His approach to choosing objects from the Wereldmuseum collection was similarly instinctive: “I picked around 80 of their masks from Africa and Oceania, ones I really liked and which I felt would spell something out within the exhibition, and then we loaned other objects from museums in North and South America, from all over the world! My favourites are the huge dancing masks from Papua New Guinea, made from tree bark. They are so fantastical – these huge alien faces with big eyes; we’ve got a room filled with them in the show.”

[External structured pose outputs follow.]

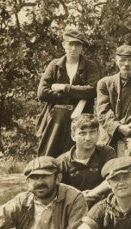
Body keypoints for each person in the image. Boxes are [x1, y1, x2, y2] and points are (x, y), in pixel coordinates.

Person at [35, 27, 102, 157]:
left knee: (77, 155)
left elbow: (92, 90)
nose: (74, 49)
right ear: (64, 45)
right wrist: (75, 93)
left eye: (78, 45)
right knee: (48, 155)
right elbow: (42, 93)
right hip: (56, 116)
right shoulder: (54, 65)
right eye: (71, 44)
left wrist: (65, 88)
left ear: (82, 47)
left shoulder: (90, 66)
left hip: (81, 117)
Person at [95, 44, 131, 156]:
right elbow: (103, 112)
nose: (126, 64)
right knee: (101, 150)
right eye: (122, 60)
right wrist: (119, 127)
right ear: (116, 61)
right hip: (110, 128)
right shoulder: (105, 83)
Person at [54, 113, 117, 202]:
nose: (88, 138)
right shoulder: (61, 162)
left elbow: (112, 177)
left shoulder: (106, 152)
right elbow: (58, 191)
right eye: (82, 133)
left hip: (102, 204)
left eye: (92, 132)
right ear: (73, 136)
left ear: (98, 134)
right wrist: (79, 198)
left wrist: (92, 193)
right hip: (73, 206)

The entire exhibition is reflective of Van Beirendonck’s love of fantasy. “Enchantment was an important word for me during the curation process,” he says. “Often museums want to present things theoretically, but I just want enjoyment! I curate without fear, in a very nonconformist way, and I hope people will feel that when they come.” There seems little doubt that this will be the case, Van Beirendonck having carefully conceived each room to be both immersive and intriguing. “I tried to recreate the feeling of how these masks were used, and how they looked when they were worn in all sorts of different contexts: some are tribal; some have spiritual associations; there are torture masks from the Middle Ages; masks designed for Björk and Kylie Minogue.”

“Some are tribal; some have spiritual associations; there are torture masks from the Middle Ages; masks designed for Björk and Kylie Minogue” – Walter Van Beirendonck

The designer opted to use a number of 20th-century glass display cabinets throughout the exhibit, “but I painted yellow, blue, red, green to get rid of that dusty museum feeling,” he explains. The fashion designs meanwhile are sported by mannequins, who interact with the exhibition as if attending it: “One is wearing a fantastic piece by Galliano for Margiela and she’s sitting on an African throne like a queen.”

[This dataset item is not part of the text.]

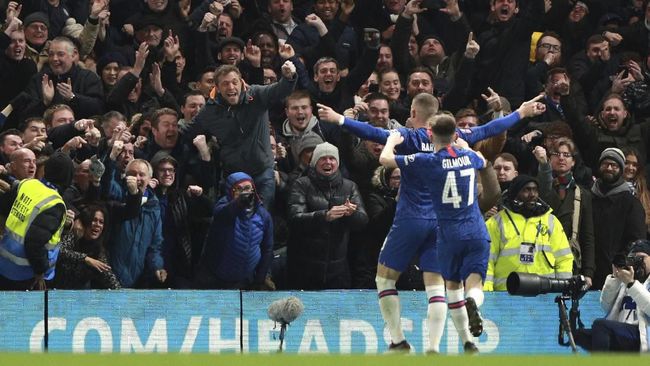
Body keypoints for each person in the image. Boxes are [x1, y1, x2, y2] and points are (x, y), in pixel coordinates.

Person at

The designer also approached three artists to create installations for the show: French photographer Charles Fréger, whose evocative series Wilder Mann explores folkloric tradition in Eastern Europe; Coco Fronsac, a French artist who paints masks over early 20th-century group photographs and American artist Brian Kenny, who has created prints for Van Beirendonck in the past and who spent 10 days painting a giant black and white mural for the show, “covered in mythical figures, who each wear a real mask”.

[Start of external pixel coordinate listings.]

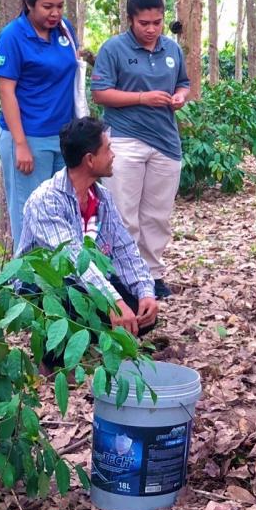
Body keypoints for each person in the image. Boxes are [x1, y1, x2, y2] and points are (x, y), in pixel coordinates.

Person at [17, 117, 159, 348]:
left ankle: (88, 343)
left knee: (142, 313)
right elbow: (73, 260)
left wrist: (145, 292)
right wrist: (114, 302)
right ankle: (52, 360)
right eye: (108, 149)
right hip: (44, 284)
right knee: (68, 300)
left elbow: (124, 249)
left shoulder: (102, 197)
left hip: (86, 280)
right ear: (90, 160)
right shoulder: (45, 201)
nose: (113, 155)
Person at [91, 0, 190, 300]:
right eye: (144, 23)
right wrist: (141, 98)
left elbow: (184, 82)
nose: (151, 29)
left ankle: (153, 273)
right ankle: (123, 275)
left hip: (166, 141)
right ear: (131, 20)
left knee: (157, 215)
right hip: (124, 140)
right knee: (123, 213)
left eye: (157, 22)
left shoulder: (172, 49)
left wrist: (180, 96)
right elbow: (100, 93)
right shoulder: (114, 49)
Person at [0, 0, 81, 244]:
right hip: (28, 137)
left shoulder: (65, 31)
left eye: (59, 6)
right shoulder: (12, 36)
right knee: (29, 214)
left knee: (59, 213)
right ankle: (28, 284)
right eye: (47, 7)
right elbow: (6, 91)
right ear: (29, 4)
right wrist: (20, 144)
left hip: (62, 137)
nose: (54, 13)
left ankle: (58, 281)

Meanwhile, many of the rooms are geared towards sparking a dialogue between the works themselves and their viewers. “There’s a beautiful work by the Belgian (Modernist) painter James Ensor, which I’ve put with a Basquiat and a Mapplethorpe,” Van Beirendonck explains. “It’s really nice to feel this clash of different moments in time and to really see these strong artists come together in a new way. I wanted people to walk through the show and discover all these different things which are seemingly contrasting but which are actually all connected in some way; I tried to create a kind of tension, a story, throughout.” In this sense, the designer explains, he approaches curation much like he does a new collection. “Storytelling is important to me in everything that I do, and in this case, I’m inviting people to join a conversation; to dive into the world of masks, with all its weird, wonderful and diverse characters.”

Power Mask – The Power of Masks is at The Wereldmuseum in Rotterdam until January 7.